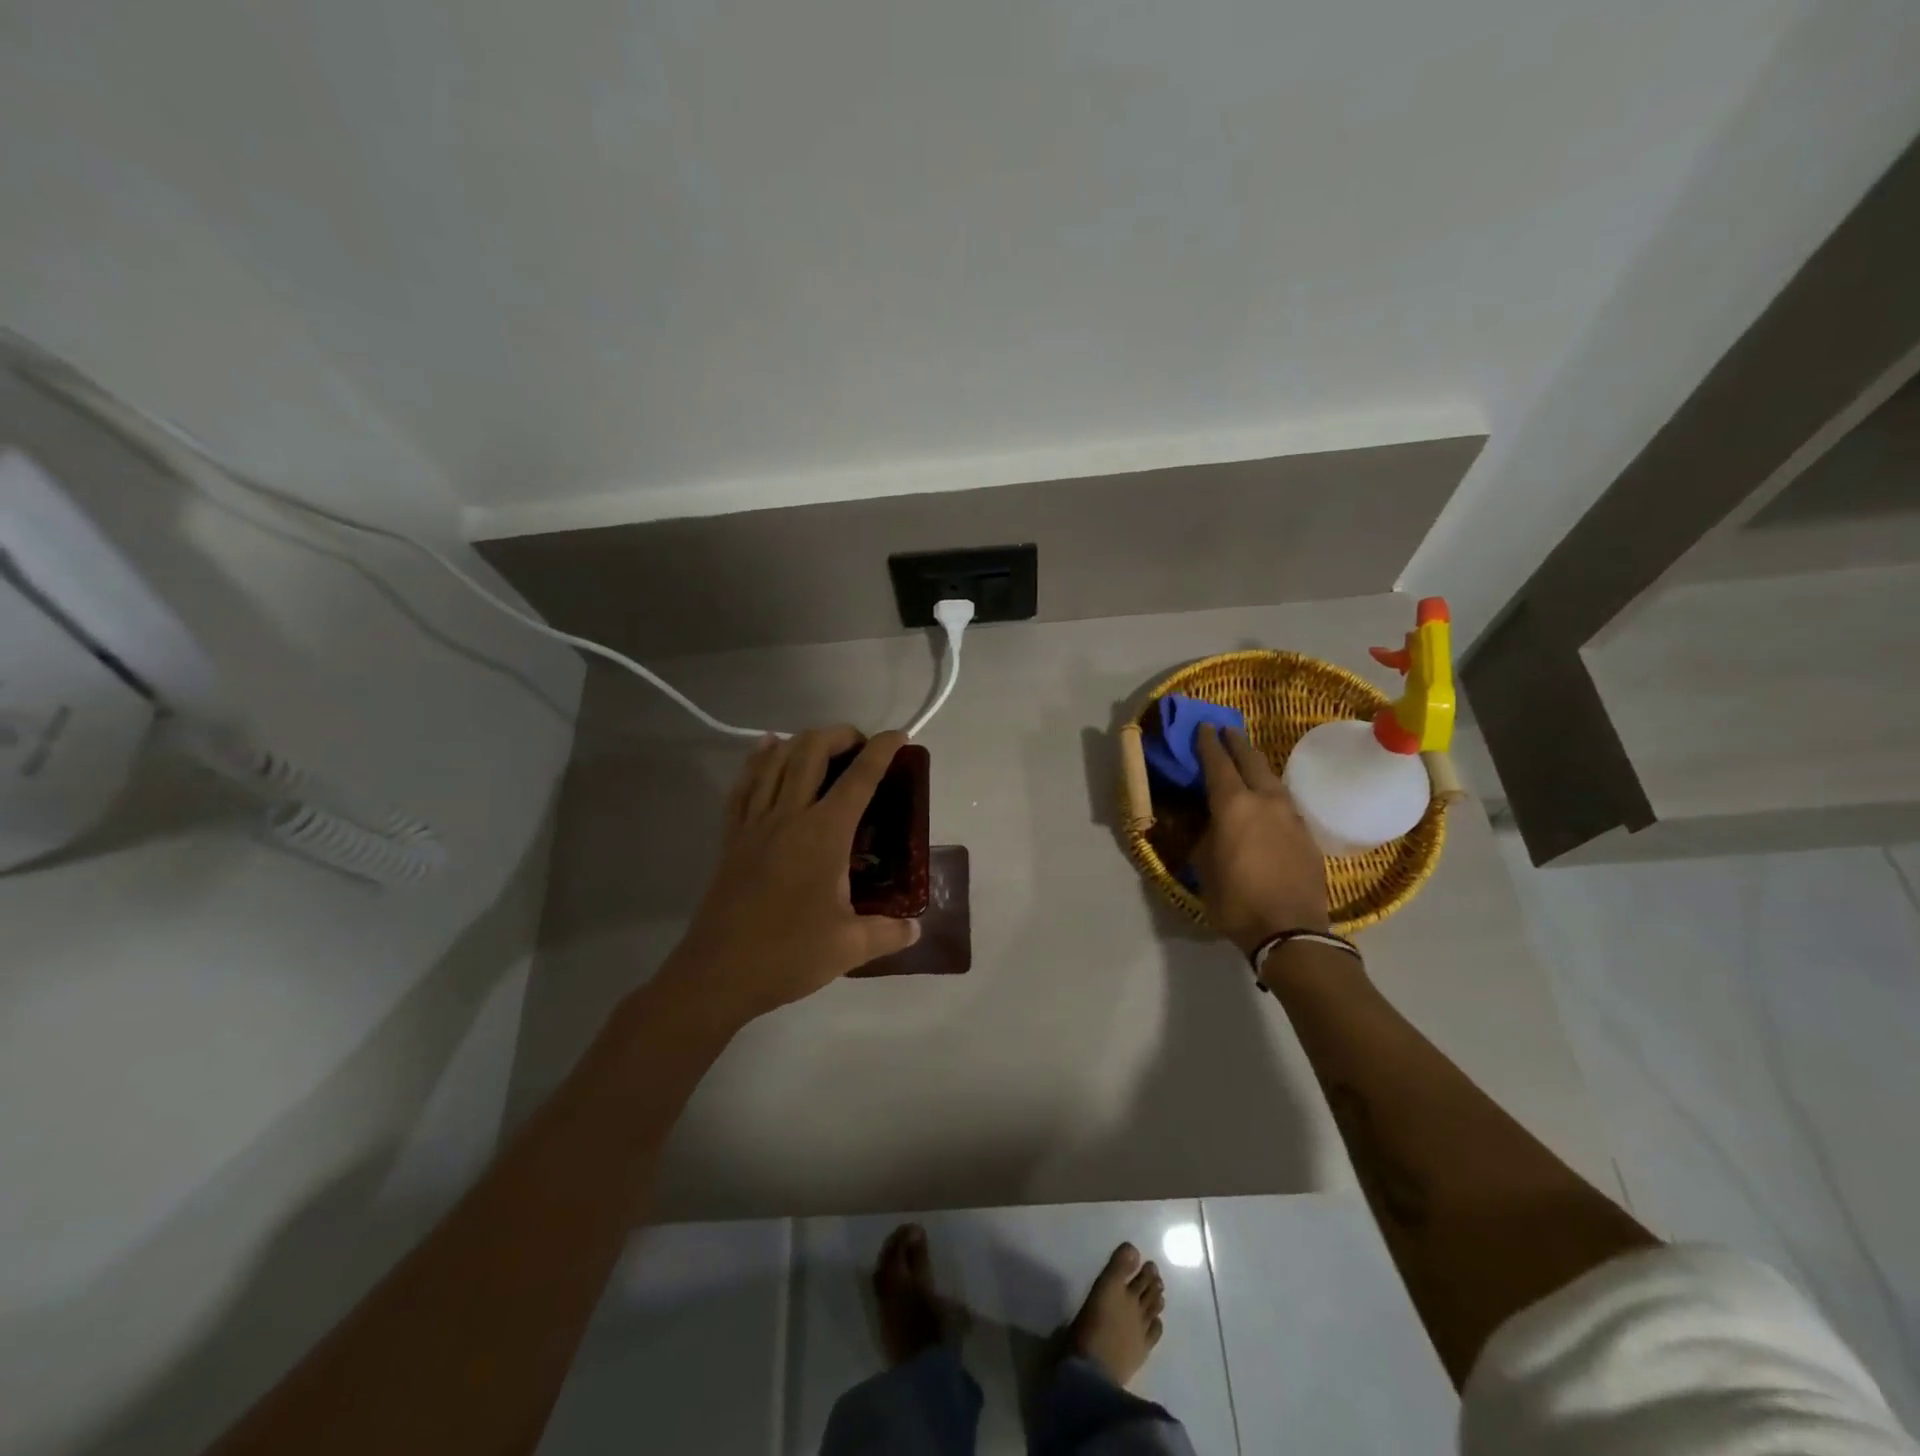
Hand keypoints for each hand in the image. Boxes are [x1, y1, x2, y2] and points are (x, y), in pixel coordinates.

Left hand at [661, 726, 920, 1024]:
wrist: (718, 973)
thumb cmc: (788, 955)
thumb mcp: (850, 947)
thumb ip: (889, 932)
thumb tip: (916, 928)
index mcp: (824, 834)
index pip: (859, 779)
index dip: (882, 751)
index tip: (900, 736)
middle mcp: (789, 815)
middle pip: (811, 752)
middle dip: (839, 735)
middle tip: (859, 745)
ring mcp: (754, 823)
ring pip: (775, 760)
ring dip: (801, 741)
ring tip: (822, 745)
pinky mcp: (732, 836)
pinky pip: (744, 784)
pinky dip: (758, 759)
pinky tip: (766, 748)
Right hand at [1193, 724, 1330, 952]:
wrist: (1291, 931)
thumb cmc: (1236, 900)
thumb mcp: (1204, 868)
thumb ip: (1206, 838)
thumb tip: (1209, 824)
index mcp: (1233, 806)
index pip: (1218, 764)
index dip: (1208, 744)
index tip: (1204, 727)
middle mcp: (1264, 801)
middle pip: (1251, 761)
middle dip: (1237, 743)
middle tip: (1227, 730)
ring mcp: (1290, 816)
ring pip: (1272, 779)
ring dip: (1257, 766)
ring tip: (1248, 761)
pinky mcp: (1307, 834)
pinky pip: (1285, 802)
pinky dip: (1271, 792)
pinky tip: (1267, 799)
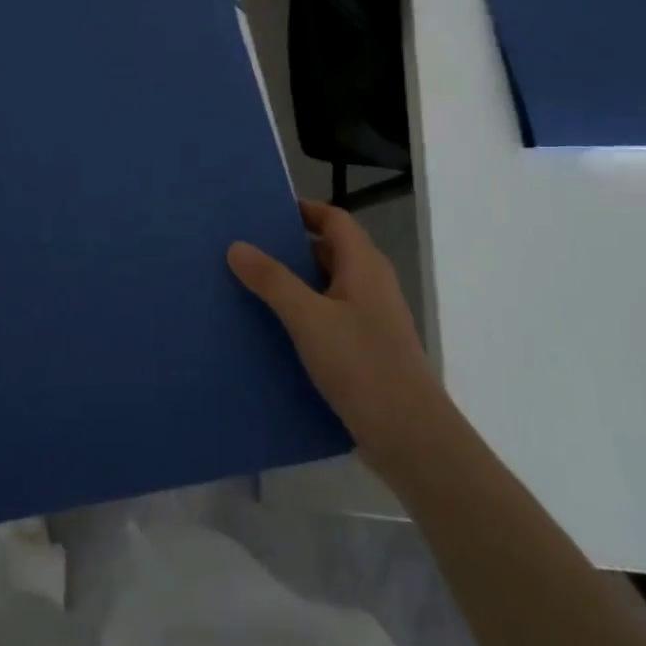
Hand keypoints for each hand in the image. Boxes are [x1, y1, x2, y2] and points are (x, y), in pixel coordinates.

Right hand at [228, 199, 441, 476]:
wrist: (409, 435)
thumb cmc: (361, 364)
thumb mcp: (309, 318)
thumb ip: (272, 280)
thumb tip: (237, 246)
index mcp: (364, 265)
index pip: (334, 220)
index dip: (303, 210)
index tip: (264, 212)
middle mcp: (371, 284)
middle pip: (329, 251)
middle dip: (290, 247)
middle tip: (245, 248)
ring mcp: (371, 319)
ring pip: (327, 287)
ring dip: (294, 283)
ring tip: (249, 286)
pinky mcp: (366, 349)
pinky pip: (329, 317)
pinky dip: (303, 313)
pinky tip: (273, 330)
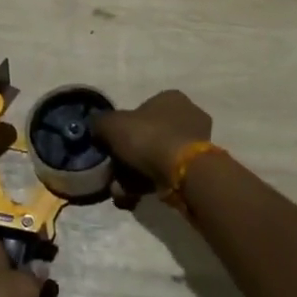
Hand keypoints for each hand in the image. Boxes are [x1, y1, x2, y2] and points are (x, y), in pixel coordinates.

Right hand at [94, 89, 212, 196]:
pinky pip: (168, 174)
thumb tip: (97, 127)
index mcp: (171, 98)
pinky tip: (134, 198)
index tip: (110, 148)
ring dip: (135, 176)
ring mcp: (197, 143)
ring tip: (121, 193)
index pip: (141, 110)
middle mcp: (188, 115)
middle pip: (148, 138)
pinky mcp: (200, 167)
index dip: (122, 130)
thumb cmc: (148, 138)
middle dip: (127, 159)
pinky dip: (150, 185)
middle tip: (113, 176)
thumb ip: (100, 123)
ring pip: (156, 158)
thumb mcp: (112, 125)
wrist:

· · · ·

Task brief
Take the records above and return, word for word, only the lines that fall from the line with "pinky mcp: (732, 836)" to the line with "pinky mcp: (1307, 834)", both of them included.

Output for this task
pinky mcp: (732, 836)
pinky pip: (744, 784)
pinky dip: (758, 759)
pinky tip: (766, 748)
Right hand at [1193, 724, 1330, 952]:
wrist: (1291, 931)
thumb cmc: (1236, 900)
thumb mcp: (1204, 868)
thumb ip: (1206, 838)
thumb tip: (1209, 824)
index mcp: (1233, 806)
index pip: (1218, 764)
index dip: (1208, 744)
index tip: (1204, 727)
middle mcp: (1264, 801)
middle pip: (1251, 761)
middle dip: (1237, 743)
middle tip: (1227, 730)
ring mcp: (1290, 816)
ring pip: (1272, 779)
ring dip: (1257, 766)
ring tip: (1248, 761)
pinky mcp: (1307, 834)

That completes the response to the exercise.